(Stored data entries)
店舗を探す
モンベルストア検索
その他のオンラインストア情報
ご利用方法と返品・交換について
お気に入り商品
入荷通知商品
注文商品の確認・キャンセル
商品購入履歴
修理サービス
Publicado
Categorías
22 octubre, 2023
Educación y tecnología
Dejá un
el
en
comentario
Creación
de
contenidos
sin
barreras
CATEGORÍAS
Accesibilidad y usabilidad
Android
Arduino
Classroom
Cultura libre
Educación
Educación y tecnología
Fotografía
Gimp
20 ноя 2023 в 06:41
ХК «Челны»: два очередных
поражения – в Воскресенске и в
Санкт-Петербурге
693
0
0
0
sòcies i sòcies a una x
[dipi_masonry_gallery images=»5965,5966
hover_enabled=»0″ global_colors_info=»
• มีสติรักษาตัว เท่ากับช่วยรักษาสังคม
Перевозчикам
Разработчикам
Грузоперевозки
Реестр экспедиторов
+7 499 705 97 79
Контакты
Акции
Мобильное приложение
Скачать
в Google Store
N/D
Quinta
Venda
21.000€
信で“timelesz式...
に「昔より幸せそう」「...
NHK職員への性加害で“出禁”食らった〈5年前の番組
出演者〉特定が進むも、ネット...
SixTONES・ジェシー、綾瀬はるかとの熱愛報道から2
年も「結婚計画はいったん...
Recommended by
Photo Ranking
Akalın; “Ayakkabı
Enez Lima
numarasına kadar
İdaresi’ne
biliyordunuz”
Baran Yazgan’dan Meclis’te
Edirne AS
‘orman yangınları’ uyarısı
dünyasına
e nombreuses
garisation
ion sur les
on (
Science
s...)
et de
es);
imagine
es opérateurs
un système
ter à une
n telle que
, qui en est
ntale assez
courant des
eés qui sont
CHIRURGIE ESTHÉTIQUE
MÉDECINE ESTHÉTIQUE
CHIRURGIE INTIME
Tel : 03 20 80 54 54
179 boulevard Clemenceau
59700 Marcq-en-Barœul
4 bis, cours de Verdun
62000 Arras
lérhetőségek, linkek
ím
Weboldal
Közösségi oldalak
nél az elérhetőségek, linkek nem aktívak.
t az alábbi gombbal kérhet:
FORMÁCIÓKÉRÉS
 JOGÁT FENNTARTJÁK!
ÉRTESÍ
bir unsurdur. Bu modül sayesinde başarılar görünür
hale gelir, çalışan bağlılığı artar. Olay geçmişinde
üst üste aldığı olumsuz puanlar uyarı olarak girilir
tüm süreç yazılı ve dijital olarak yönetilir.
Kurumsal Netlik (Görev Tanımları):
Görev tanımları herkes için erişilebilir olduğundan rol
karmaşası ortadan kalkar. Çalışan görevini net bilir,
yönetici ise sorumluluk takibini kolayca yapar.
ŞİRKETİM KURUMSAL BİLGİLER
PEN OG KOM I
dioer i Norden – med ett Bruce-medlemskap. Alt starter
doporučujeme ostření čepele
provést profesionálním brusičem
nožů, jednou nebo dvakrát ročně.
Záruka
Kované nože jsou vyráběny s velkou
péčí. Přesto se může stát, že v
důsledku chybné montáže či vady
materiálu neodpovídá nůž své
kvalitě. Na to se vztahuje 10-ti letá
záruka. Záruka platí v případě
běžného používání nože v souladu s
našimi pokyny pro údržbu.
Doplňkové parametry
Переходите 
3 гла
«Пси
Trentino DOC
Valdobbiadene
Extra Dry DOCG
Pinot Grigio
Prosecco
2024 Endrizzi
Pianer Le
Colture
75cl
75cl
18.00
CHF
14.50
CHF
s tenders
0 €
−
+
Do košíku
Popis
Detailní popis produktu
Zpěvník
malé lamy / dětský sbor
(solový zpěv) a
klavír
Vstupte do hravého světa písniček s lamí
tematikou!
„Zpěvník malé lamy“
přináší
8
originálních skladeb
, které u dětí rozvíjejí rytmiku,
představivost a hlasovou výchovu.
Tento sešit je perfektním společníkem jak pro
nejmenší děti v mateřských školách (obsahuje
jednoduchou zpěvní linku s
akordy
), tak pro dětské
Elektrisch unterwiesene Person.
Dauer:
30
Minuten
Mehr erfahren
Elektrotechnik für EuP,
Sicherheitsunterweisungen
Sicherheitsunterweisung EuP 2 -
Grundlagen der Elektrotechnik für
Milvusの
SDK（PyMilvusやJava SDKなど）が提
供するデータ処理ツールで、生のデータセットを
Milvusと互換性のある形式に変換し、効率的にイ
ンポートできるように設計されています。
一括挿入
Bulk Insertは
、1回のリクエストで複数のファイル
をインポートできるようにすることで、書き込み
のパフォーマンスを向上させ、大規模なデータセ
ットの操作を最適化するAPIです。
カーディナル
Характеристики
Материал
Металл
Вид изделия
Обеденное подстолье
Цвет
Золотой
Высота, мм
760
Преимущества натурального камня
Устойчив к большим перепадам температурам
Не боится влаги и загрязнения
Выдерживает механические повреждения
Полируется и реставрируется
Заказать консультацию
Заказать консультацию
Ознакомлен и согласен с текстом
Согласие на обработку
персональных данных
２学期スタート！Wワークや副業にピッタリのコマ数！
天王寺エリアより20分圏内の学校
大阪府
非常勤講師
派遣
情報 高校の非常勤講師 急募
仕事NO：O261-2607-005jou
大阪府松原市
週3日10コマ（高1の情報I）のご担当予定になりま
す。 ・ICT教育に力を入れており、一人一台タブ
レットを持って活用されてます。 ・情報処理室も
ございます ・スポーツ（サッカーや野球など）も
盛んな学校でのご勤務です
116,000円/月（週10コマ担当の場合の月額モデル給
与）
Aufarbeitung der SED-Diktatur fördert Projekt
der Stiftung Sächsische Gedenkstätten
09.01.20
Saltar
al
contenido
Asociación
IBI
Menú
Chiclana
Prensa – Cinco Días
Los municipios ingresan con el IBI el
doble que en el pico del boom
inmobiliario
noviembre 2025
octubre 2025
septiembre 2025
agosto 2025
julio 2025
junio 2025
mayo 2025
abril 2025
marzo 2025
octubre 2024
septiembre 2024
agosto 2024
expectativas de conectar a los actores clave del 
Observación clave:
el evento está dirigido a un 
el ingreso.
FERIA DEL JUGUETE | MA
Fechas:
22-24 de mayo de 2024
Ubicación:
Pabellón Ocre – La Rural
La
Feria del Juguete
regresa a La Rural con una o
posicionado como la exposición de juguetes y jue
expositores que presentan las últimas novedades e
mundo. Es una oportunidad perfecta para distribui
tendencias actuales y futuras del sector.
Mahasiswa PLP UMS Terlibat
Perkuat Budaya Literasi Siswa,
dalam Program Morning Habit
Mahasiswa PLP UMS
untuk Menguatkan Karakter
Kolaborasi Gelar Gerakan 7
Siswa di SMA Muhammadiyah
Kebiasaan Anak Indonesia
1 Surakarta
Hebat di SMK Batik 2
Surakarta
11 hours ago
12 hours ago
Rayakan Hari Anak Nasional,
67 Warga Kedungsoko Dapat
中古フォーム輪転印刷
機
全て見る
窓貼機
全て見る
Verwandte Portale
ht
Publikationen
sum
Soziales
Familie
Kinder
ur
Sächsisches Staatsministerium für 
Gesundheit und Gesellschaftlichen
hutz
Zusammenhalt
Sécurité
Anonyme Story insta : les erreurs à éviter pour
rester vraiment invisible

**Exercise requirements:**
Exactly as written above, copy out all the records.

**Reply:**
店舗を探す
モンベルストア検索
その他のオンラインストア情報
ご利用方法と返品・交換について
お気に入り商品
入荷通知商品
注文商品の確認・キャンセル
商品購入履歴
修理サービス
Publicado
Categorías
22 octubre, 2023
Educación y tecnología
Dejá un
el
en
comentario
Creación
de
contenidos
sin
barreras
CATEGORÍAS
Accesibilidad y usabilidad
Android
Arduino
Classroom
Cultura libre
Educación
Educación y tecnología
Fotografía
Gimp
20 ноя 2023 в 06:41
ХК «Челны»: два очередных
поражения – в Воскресенске и в
Санкт-Петербурге
693
0
0
0
sòcies i sòcies a una x
[dipi_masonry_gallery images=»5965,5966
hover_enabled=»0″ global_colors_info=»
• มีสติรักษาตัว เท่ากับช่วยรักษาสังคม
Перевозчикам
Разработчикам
Грузоперевозки
Реестр экспедиторов
+7 499 705 97 79
Контакты
Акции
Мобильное приложение
Скачать
в Google Store
N/D
Quinta
Venda
21.000€
信で“timelesz式...
に「昔より幸せそう」「...
NHK職員への性加害で“出禁”食らった〈5年前の番組
出演者〉特定が進むも、ネット...
SixTONES・ジェシー、綾瀬はるかとの熱愛報道から2
年も「結婚計画はいったん...
Recommended by
Photo Ranking
Akalın; “Ayakkabı
Enez Lima
numarasına kadar
İdaresi’ne
biliyordunuz”
Baran Yazgan’dan Meclis’te
Edirne AS
‘orman yangınları’ uyarısı
dünyasına
e nombreuses
garisation
ion sur les
on (
Science
s...)
et de
es);
imagine
es opérateurs
un système
ter à une
n telle que
, qui en est
ntale assez
courant des
eés qui sont
CHIRURGIE ESTHÉTIQUE
MÉDECINE ESTHÉTIQUE
CHIRURGIE INTIME
Tel : 03 20 80 54 54
179 boulevard Clemenceau
59700 Marcq-en-Barœul
4 bis, cours de Verdun
62000 Arras
lérhetőségek, linkek
ím
Weboldal
Közösségi oldalak
nél az elérhetőségek, linkek nem aktívak.
t az alábbi gombbal kérhet:
FORMÁCIÓKÉRÉS
 JOGÁT FENNTARTJÁK!
ÉRTESÍ
bir unsurdur. Bu modül sayesinde başarılar görünür
hale gelir, çalışan bağlılığı artar. Olay geçmişinde
üst üste aldığı olumsuz puanlar uyarı olarak girilir
tüm süreç yazılı ve dijital olarak yönetilir.
Kurumsal Netlik (Görev Tanımları):
Görev tanımları herkes için erişilebilir olduğundan rol
karmaşası ortadan kalkar. Çalışan görevini net bilir,
yönetici ise sorumluluk takibini kolayca yapar.
ŞİRKETİM KURUMSAL BİLGİLER
PEN OG KOM I
dioer i Norden – med ett Bruce-medlemskap. Alt starter
doporučujeme ostření čepele
provést profesionálním brusičem
nožů, jednou nebo dvakrát ročně.
Záruka
Kované nože jsou vyráběny s velkou
péčí. Přesto se může stát, že v
důsledku chybné montáže či vady
materiálu neodpovídá nůž své
kvalitě. Na to se vztahuje 10-ti letá
záruka. Záruka platí v případě
běžného používání nože v souladu s
našimi pokyny pro údržbu.
Doplňkové parametry
Переходите 
3 гла
«Пси
Trentino DOC
Valdobbiadene
Extra Dry DOCG
Pinot Grigio
Prosecco
2024 Endrizzi
Pianer Le
Colture
75cl
75cl
18.00
CHF
14.50
CHF
s tenders
0 €
−
+
Do košíku
Popis
Detailní popis produktu
Zpěvník
malé lamy / dětský sbor
(solový zpěv) a
klavír
Vstupte do hravého světa písniček s lamí
tematikou!
„Zpěvník malé lamy“
přináší
8
originálních skladeb
, které u dětí rozvíjejí rytmiku,
představivost a hlasovou výchovu.
Tento sešit je perfektním společníkem jak pro
nejmenší děti v mateřských školách (obsahuje
jednoduchou zpěvní linku s
akordy
), tak pro dětské
Elektrisch unterwiesene Person.
Dauer:
30
Minuten
Mehr erfahren
Elektrotechnik für EuP,
Sicherheitsunterweisungen
Sicherheitsunterweisung EuP 2 -
Grundlagen der Elektrotechnik für
Milvusの
SDK（PyMilvusやJava SDKなど）が提
供するデータ処理ツールで、生のデータセットを
Milvusと互換性のある形式に変換し、効率的にイ
ンポートできるように設計されています。
一括挿入
Bulk Insertは
、1回のリクエストで複数のファイル
をインポートできるようにすることで、書き込み
のパフォーマンスを向上させ、大規模なデータセ
ットの操作を最適化するAPIです。
カーディナル
Характеристики
Материал
Металл
Вид изделия
Обеденное подстолье
Цвет
Золотой
Высота, мм
760
Преимущества натурального камня
Устойчив к большим перепадам температурам
Не боится влаги и загрязнения
Выдерживает механические повреждения
Полируется и реставрируется
Заказать консультацию
Заказать консультацию
Ознакомлен и согласен с текстом
Согласие на обработку
персональных данных
２学期スタート！Wワークや副業にピッタリのコマ数！
天王寺エリアより20分圏内の学校
大阪府
非常勤講師
派遣
情報 高校の非常勤講師 急募
仕事NO：O261-2607-005jou
大阪府松原市
週3日10コマ（高1の情報I）のご担当予定になりま
す。 ・ICT教育に力を入れており、一人一台タブ
レットを持って活用されてます。 ・情報処理室も
ございます ・スポーツ（サッカーや野球など）も
盛んな学校でのご勤務です
116,000円/月（週10コマ担当の場合の月額モデル給
与）
Aufarbeitung der SED-Diktatur fördert Projekt
der Stiftung Sächsische Gedenkstätten
09.01.20
Saltar
al
contenido
Asociación
IBI
Menú
Chiclana
Prensa – Cinco Días
Los municipios ingresan con el IBI el
doble que en el pico del boom
inmobiliario
noviembre 2025
octubre 2025
septiembre 2025
agosto 2025
julio 2025
junio 2025
mayo 2025
abril 2025
marzo 2025
octubre 2024
septiembre 2024
agosto 2024
expectativas de conectar a los actores clave del 
Observación clave:
el evento está dirigido a un 
el ingreso.
FERIA DEL JUGUETE | MA
Fechas:
22-24 de mayo de 2024
Ubicación:
Pabellón Ocre – La Rural
La
Feria del Juguete
regresa a La Rural con una o
posicionado como la exposición de juguetes y jue
expositores que presentan las últimas novedades e
mundo. Es una oportunidad perfecta para distribui
tendencias actuales y futuras del sector.
Mahasiswa PLP UMS Terlibat
Perkuat Budaya Literasi Siswa,
dalam Program Morning Habit
Mahasiswa PLP UMS
untuk Menguatkan Karakter
Kolaborasi Gelar Gerakan 7
Siswa di SMA Muhammadiyah
Kebiasaan Anak Indonesia
1 Surakarta
Hebat di SMK Batik 2
Surakarta
11 hours ago
12 hours ago
Rayakan Hari Anak Nasional,
67 Warga Kedungsoko Dapat
中古フォーム輪転印刷
機
全て見る
窓貼機
全て見る
Verwandte Portale
ht
Publikationen
sum
Soziales
Familie
Kinder
ur
Sächsisches Staatsministerium für 
Gesundheit und Gesellschaftlichen
hutz
Zusammenhalt
Sécurité
Anonyme Story insta : les erreurs à éviter pour
rester vraiment invisible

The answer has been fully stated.